1) Genworth claims that they go back over 30 years in the LTC business. As far as I know, the word "Genworth" didn't exist prior to 2004.
2) Not sure how their marketing brochure can mention the state guarantee fund. As agents, we've been told that we can't mention those words in order to sell or market a policy. It can only be brought up if we're questioned about it.

Genworth had to have that piece approved by the appropriate DOIs. Not sure how they can get away with that.
 
LTC insurance was not sold by Viginia Life or whoever until GE pioneered it, if I am not mistaken.

I just had a "deja-vue" moment... IIRC GNW was trading at a low of $0.70 last quarter of 2007. The fact that they are at about $10 now (3 1/2 years later) is amazing, but if you look at their performance over time, they are still scary. I grant you, with the economy as it is, a lot of companies are in scary situations.... but their YTD high was about $14 just 6 months ago and have been going downhill all year. Seems to be a repeat of 2010. How much more volatility will it take to put them in a hole they can't get out of?

The point really is: Are any LTC insurance companies going to make it? It seems like they are not making much profit. That, I understand, was the reason GE spun off Genworth.


Retread,

Genworth Life Ins. Co. is not traded on any stock exchange.
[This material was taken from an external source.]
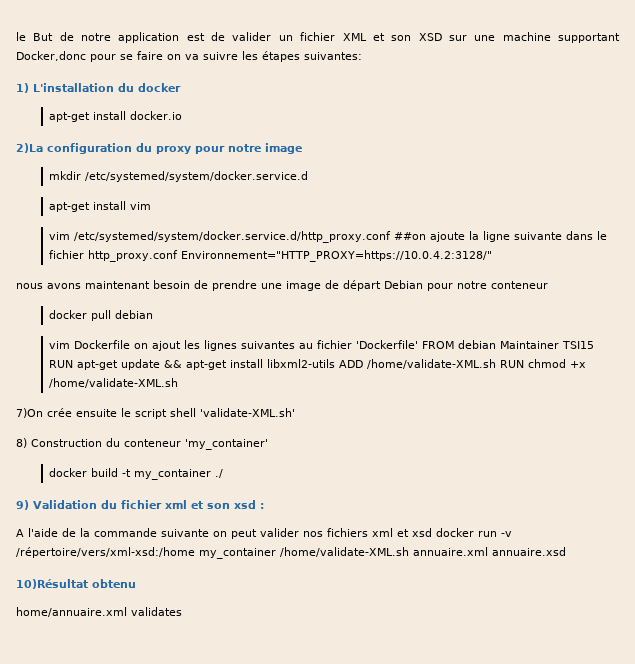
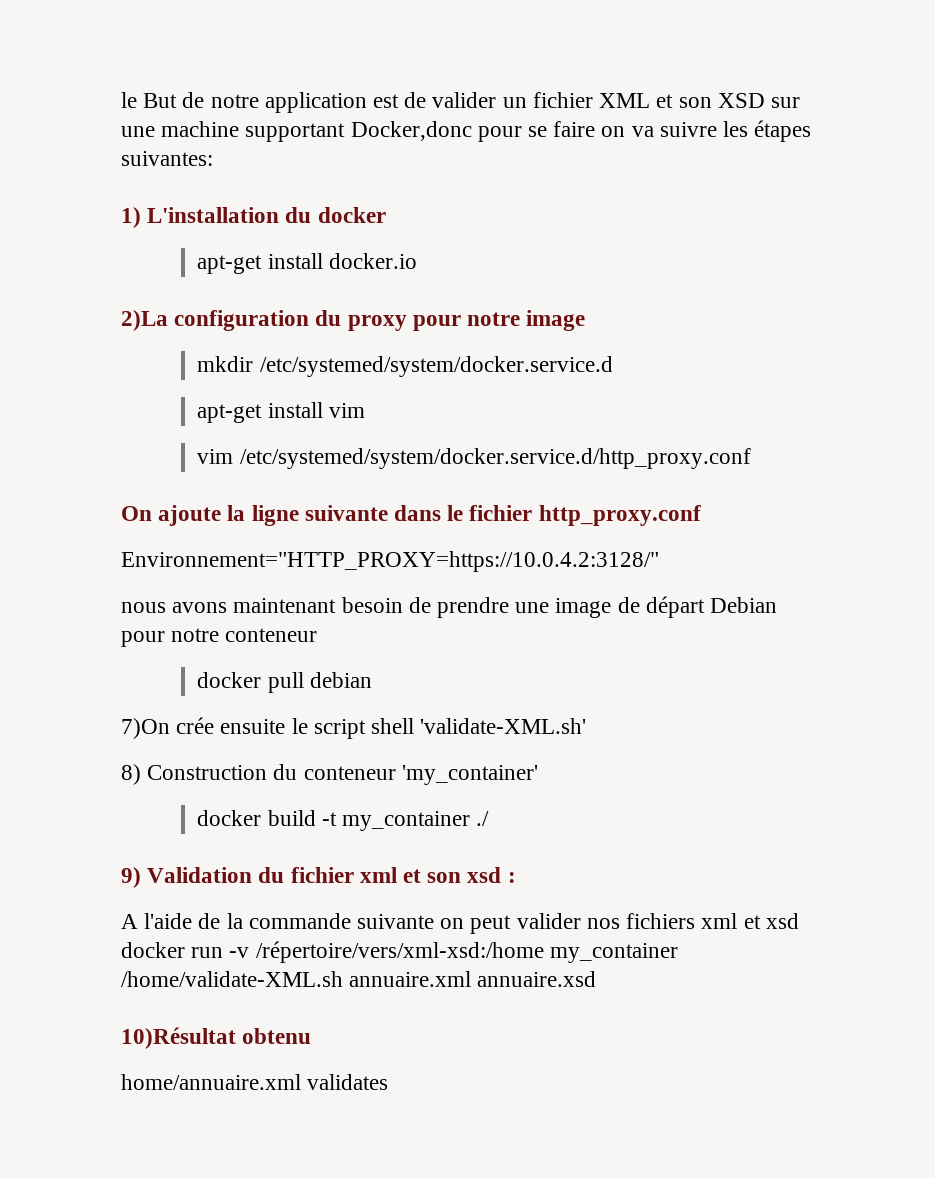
[394,232,427,240] ##on -> [121,506,152,521] // On
(179, 256) none -> (701, 515) //
[49,340,595,351] [49,359,587,370] [49,378,179,388] // vim Dockerfile on ajout les lignes suivantes au fichier 'Dockerfile' FROM debian Maintainer TSI15 RUN apt-get update && apt-get install libxml2-utils ADD /home/validate-XML.sh RUN chmod +x /home/validate-XML.sh -> (372, 680) none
We addressed this almost 4 years ago.

Go back and re-read:


Is Genworth LTCi Block At Risk?


nadm
 
Retread,

Genworth Life Ins. Co. is not traded on any stock exchange.

We addressed this almost 4 years ago.

Go back and re-read:


Is Genworth LTCi Block At Risk?


nadm

I did, that's where I got my "deja-vue" moment!:D

I realize that Genworth Financial is the holding company and Genworth Life manages the LTC product.... It is just that, in my mind, if you starve the head, you starve the whole body. Eventually, if GNW goes down, the subsidiary insurance companies will have to be sold off, and hopefully, someone will buy them. In the meantime, reserves will protect claims.... but what about premiums, new business, etc.?

I'm no financial guru... I don't even have a business major, much less a series 6/7 or whatever. I'm just asking questions, not giving advice.